A user can access the same datasets directly from the sqlite CLI. Note: at the time of writing this, the sqlite3 binary cannot be installed via pip because the pip-provided pysqlite3 and the runtime engine is missing necessary C header files. If a user wants to download the sqlite3 binary to run inspections on the data tier level, run the ./bin/get-sqlite.sh script from a session in the project.

cdsw@5g0yuin2v3mmw7zy:~$ sqlite3 .app/state.db
SQLite version 3.46.1 2024-08-13 09:16:08
Enter ".help" for usage hints.
sqlite> .tables
adapters      	datasets      	fine_tuning_jobs  prompts    	 
configs       	evaluation_jobs   models     	 
sqlite> .mode column
sqlite> PRAGMA TABLE_INFO(datasets);
cid  name          	type 	notnull  dflt_value  pk
---  ----------------  -------  -------  ----------  --
0	id            	VARCHAR  1                	1
1	type          	VARCHAR  0                	0
2	name          	VARCHAR  0                	0
3	description   	TEXT 	0                	0
4	huggingface_name  VARCHAR  0                	0
5	location      	TEXT 	0                	0
6	features      	TEXT 	0                	0
sqlite> SELECT name, prompt_template FROM prompts WHERE type='in_place';                                                         
name                                      	prompt_template           	 
--------------------------------------------  -------------------------------
PREBUILT: philschmid/sql-create-context-copy  <TABLE>: {context}        	 
                                          	<QUESTION>: {question}    	 
                                          	<SQL>: {answer}           	 

PREBUILT: instruct                        	<Instruction>: {instruction}   
                                          	<Input>: {input}          	 
                                          	<Response>: {response}    	 

PREBUILT: toxic                           	<Toxic>: {en_toxic_comment}    
                                          	<Neutral>: {en_neutral_comment}

Any changes that are made to this dataset directly will affect the data displayed in the Streamlit UI, and the data that is returned from the FTS client. All of these layers are accessing this same data store.

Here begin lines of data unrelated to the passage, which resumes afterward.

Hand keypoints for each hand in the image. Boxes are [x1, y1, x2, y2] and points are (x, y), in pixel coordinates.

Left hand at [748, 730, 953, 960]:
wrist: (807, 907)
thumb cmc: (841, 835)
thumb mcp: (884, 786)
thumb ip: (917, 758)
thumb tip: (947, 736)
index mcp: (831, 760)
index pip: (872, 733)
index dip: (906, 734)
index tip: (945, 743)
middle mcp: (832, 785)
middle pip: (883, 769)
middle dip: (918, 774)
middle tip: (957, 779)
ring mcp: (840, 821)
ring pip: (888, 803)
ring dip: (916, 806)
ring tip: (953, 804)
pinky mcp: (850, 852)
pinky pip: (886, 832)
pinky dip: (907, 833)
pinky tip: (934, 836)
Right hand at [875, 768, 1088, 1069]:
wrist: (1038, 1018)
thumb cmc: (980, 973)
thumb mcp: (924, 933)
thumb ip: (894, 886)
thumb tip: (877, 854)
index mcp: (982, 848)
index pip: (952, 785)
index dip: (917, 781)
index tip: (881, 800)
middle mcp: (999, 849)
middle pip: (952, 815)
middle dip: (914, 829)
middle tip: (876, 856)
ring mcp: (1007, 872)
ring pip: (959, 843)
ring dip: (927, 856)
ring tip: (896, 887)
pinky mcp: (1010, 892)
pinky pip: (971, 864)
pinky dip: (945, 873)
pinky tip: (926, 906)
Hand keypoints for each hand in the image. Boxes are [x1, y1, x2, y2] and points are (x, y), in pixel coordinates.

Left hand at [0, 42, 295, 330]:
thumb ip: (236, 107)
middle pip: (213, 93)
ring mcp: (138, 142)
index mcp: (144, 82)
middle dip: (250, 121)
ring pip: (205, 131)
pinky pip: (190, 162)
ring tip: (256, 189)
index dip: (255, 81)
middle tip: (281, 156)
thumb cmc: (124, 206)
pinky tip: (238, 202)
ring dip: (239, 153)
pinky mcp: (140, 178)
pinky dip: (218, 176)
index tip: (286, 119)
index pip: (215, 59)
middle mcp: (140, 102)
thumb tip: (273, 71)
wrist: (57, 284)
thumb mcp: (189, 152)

Why SQLite, SQLAchemy and the DAO?

SQLite is a very lightweight SQL engine that is easy to stand up and configure. SQLAlchemy’s powerful ORM tools allow for automatic mapping of tables into python data classes, which significantly simplifies application logic. The SQL engine can easily be swapped away from SQLite to something more mature like postgres in the future, without changing the DAO and mapped data classes, which further future proofs these interfaces.